Today, on the day that I'm supposed to be fifty, I perform a bicycle manoeuvre for the scond time in as many weeks that I have called TOTO (just like the wily little canine out of The Wizard of Oz). The first time I didn't think much about it, the second time however I realized it as a psycho-behavioural tick that some cyclists (not necessarily older) have: that of proving to themselves that they've 'still got it'. The manoeuvre is simple: a cyclist overtakes you (in these two cases an older cyclist in his fifties, ahem...) and proceeds not to pull away as you would expect but to slow down from the speed that they overtook you at. They thus occupy a space in front of you, in this case about twenty metres or so in front. And so, I realise that they simply wanted to prove something to themselves. Clearly, they are going at the same speed as me (about 15mph) as they are not pulling away any further, and so after the push of the overtake they start flagging. This is the bit I like, especially since in this latter case, the chap had his ears plugged in with the rattle, crawling up behind them into their slipstream and letting them do all the work. This is the danger of TOTO: that in overtaking you are also taking that headwind all for yourself which in your latter position (behind me) you perhaps didn't feel that acutely. Now, you have to work twice as hard and I, having done what all birds do and save my energy by falling into formation, half as hard. The beauty of this is that the chap in front gets his ego-boost (for the moment) and I get a little rest while he takes the lead, and all this whilst the chap in front thinks he's way ahead of me. This is the great danger of sealing your major sense organ - the ears - up whilst cycling.

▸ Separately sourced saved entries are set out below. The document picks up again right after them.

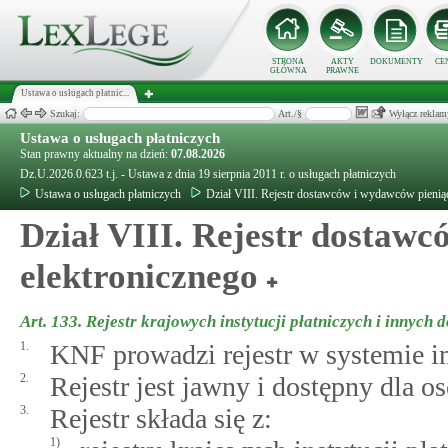
STRONA
AKTY
DOKUMENTY
CE
GŁÓWNA
PRAWNE
Ustawa o usługach płatnic...
Szukaj:
Art./§
Wyłącz reklam
Ustawa o usługach płatniczych
Stan prawny aktualny na dzień:
07.08.2026
Dz.U.2026.0.623 t.j. - Ustawa z dnia 19 sierpnia 2011 r. o usługach płatniczych
Ustawa o usługach płatniczych
Dział VIII. Rejestr dostawców i wydawców pienią
Dział VIII. Rejestr dostaw
elektronicznego
Art. 133.
Rejestr krajowych instytucji płatniczych i innych
1.
KNF prowadzi rejestr w systemie 
2.
Rejestr jest jawny i dostępny dla o
3.
Rejestr składa się z:
1)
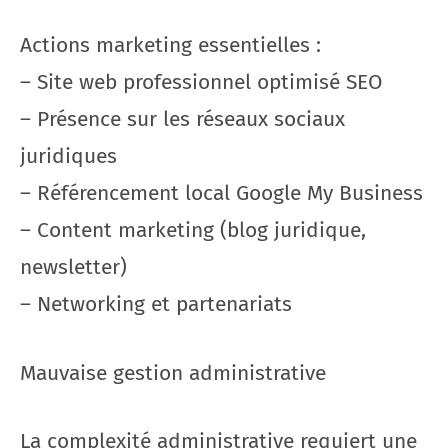
Actions marketing essentielles :
– Site web professionnel optimisé SEO
– Présence sur les réseaux sociaux
juridiques
– Référencement local Google My Business
– Content marketing (blog juridique,
newsletter)
– Networking et partenariats
Mauvaise gestion administrative
La complexité administrative requiert une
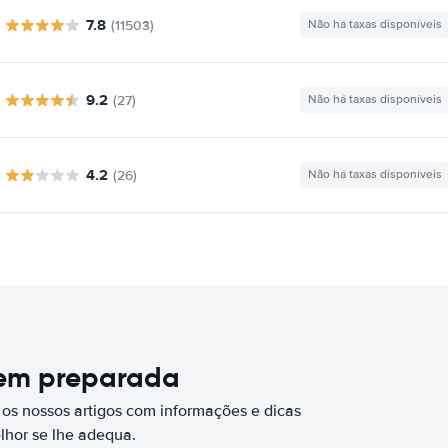
7.8
(11503)
Não há taxas disponíveis
9.2
(27)
Não há taxas disponíveis
4.2
(26)
Não há taxas disponíveis
bem preparada
 os nossos artigos com informações e dicas
elhor se lhe adequa.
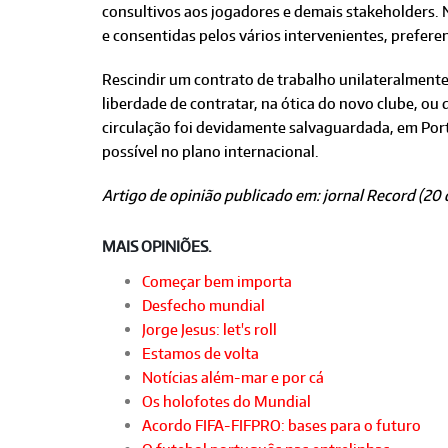
consultivos aos jogadores e demais stakeholders.
e consentidas pelos vários intervenientes, prefere
Rescindir um contrato de trabalho unilateralmente
liberdade de contratar, na ótica do novo clube, ou 
circulação foi devidamente salvaguardada, em Port
possível no plano internacional.
Artigo de opinião publicado em: jornal Record (20
MAIS OPINIÕES.
Começar bem importa
Desfecho mundial
Jorge Jesus: let's roll
Estamos de volta
Notícias além-mar e por cá
Os holofotes do Mundial
Acordo FIFA-FIFPRO: bases para o futuro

You cannot see behind you. And so when it came for me to enlighten this chap and pop out from his slipstream and overtake him, he was so surprised to see me overtake him that he almost came off his bike. Indeed, in this case he was so perturbed by TOTO sneaking up and around him that he muttered something (in Hungarian I think) to which I simply responded by pointing at my ear.

Two lessons are to be learnt here in the wild cycling game: number one: never overtake someone who is going faster than you, and number two: never ever seal your ears up (and thus your eyes too since the ears direct the eyes where to look) when you're out and about trying to navigate the land. Did this chap learn these lessons I ask you. Probably not. Which is why I'm writing this.